Scruton’s objections can be overcome if we accept layered identities. In this way, the universal filiation is national citizenship, with one rule of law and system of government. The one rule of law and system of government that applies in Scruton’s native Britain is one which does not oblige, and in fact, cannot oblige unfreedom of religion. In the same way that this one rule of law and system of government preserves and upholds all manner of arcane institutions of inherited privilege, staunchly defended by conservatives, from Burke to Scruton, so too are tribal nations, consistent with the idea of a Commonwealth.
The problem with Scruton’s view of the tribe is that it is a dated caricature. It might have been true at the time of David Livingston's adventures in Africa, or the Australians making first contact in the highlands of Papua New Guinea, or the first whites entering Arnhem Land, but it is now a view of the past. No tribes today live in isolation from other societies. They live within nations, where layers of history have left layers of identity. These tribes cannot be expected to abandon the institutions of their inheritance, inextricably bound as they are to the homelands of the inheritance. It would be as indefensible as expecting the inheritors of Britain's ancient entitlements to forsake this.

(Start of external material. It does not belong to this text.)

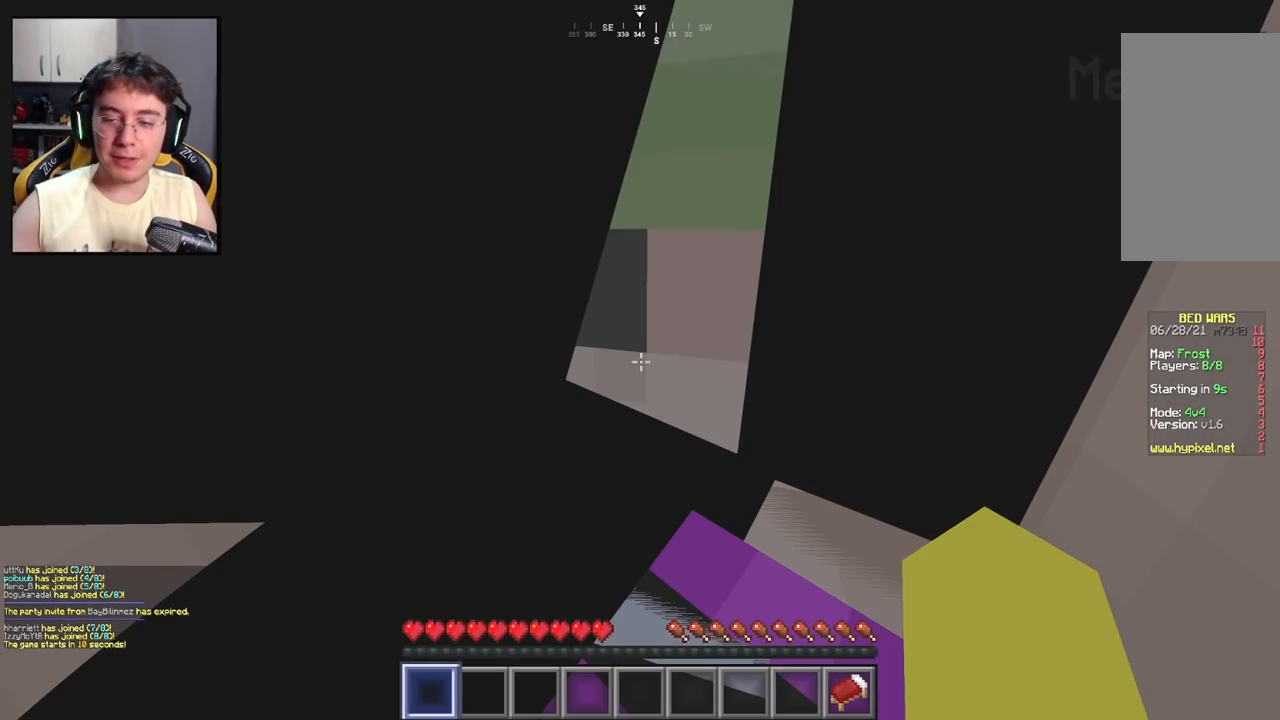
{"keys": [], "mouse": [], "events": []}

I want to now discuss one aspect of Scruton’s idea of conservatism: respect for and connection with the dead. As part of a consideration of what it means to be indigenous. In this passage from the International Court of Justices 1975 Western Sahara case, Judge Amoon captured what lies at the core of the idea of peoples being indigenous to a country. He said:
“Mr Bayona-Ba-Meya, goes on to dismiss the materialistic concept of terra nullius, which led to this dismemberment of Africa following the Berlin Conference of 1885. Mr Bayona-Ba-Meya substitutes for this a spiritual notion: the ancestral tie between the land, or ‘mother nature’, and the man who was born therefrom, remains attached thereto, and must one day return thither to be united with his ancestors. This link is the basis of the ownership of the soil, or better, of sovereignty…”
I'm not now concerned with the legal question. I am concerned with the metaphysical question, the spiritual notion, the ancestral tie between the land and the man who was born therefrom who remains attached thereto and who must one day return thither to be united with his ancestors. This is it. This is the nub. This is the essence. This is the source.
Before we have the abstraction of law, we have things that are real. It is the dust of the ancestors mixed with the dust of the land. Before we have abstraction, the lore is not the origin. It is the ancestral bones in the land, that is the source. It is the dust of the ancestors mixed with the land.
It is from that land and dust that the people of the present came and it is to that same dust and land that they remain attached there to. And it is to the same land they will one day return thither to be united with their ancestors.
At the core of all Aboriginal customary law, you find these elements - the ancestral tie to the land. The person born from that land, who remains attached to the land, and whose spirits will one day return to it. I would venture to say that these ideas are universal to all indigenous conceptions of relationship to their country, the world over.
My point is, it is not the law that is the wellspring of indigeneity, it is a reality concerning the dead, the living, and the people to come, and the country to which they are tied. It is a similar reality of which Scruton writes, when he refers to “Burke's view of society, as an association of the dead, the living and the unborn”. If Burke's association is real, then it is real in the sense, captured in Judge Amoon most apposite definition. Man cannot live by bread alone.
The Cape York agenda I've championed has elements of all three great traditions of political philosophy. This is how I explained it in Up from the Mission:
The metaphor of the staircase may provide some fresh insight into why our agenda has so often proven to be so difficult to categorise in conventional political terms. Our focus on social norms has an inherently conservative flavour. But we also emphasised the critical importance of supporting capabilities – and this has a distinctly social democrat flavour. Then we talked about incentives steps that allow people to choose to build their own lives – this has a distinctly liberal flavour.
But I now see that while the liberal component of our agenda was well developed, the conservative element was not. It is still a caricature of conservatism.
Conservatism is not just about social norms. It is the insight that human beings will not be content when the liberal and social democratic agendas are fulfilled. If the engine of self-interest is cranked up, if the structure of incentives is right, if people exercise choice, if private property is well developed, if there's social democratic provisioning of opportunity, and people take responsibility to seize opportunity to build their capabilities, what people will really want to do is to read the Talmud in Hebrew and Aramaic. Or learn archaic Yorta Yorta from old recordings, and build a scale model of King Solomon's temple.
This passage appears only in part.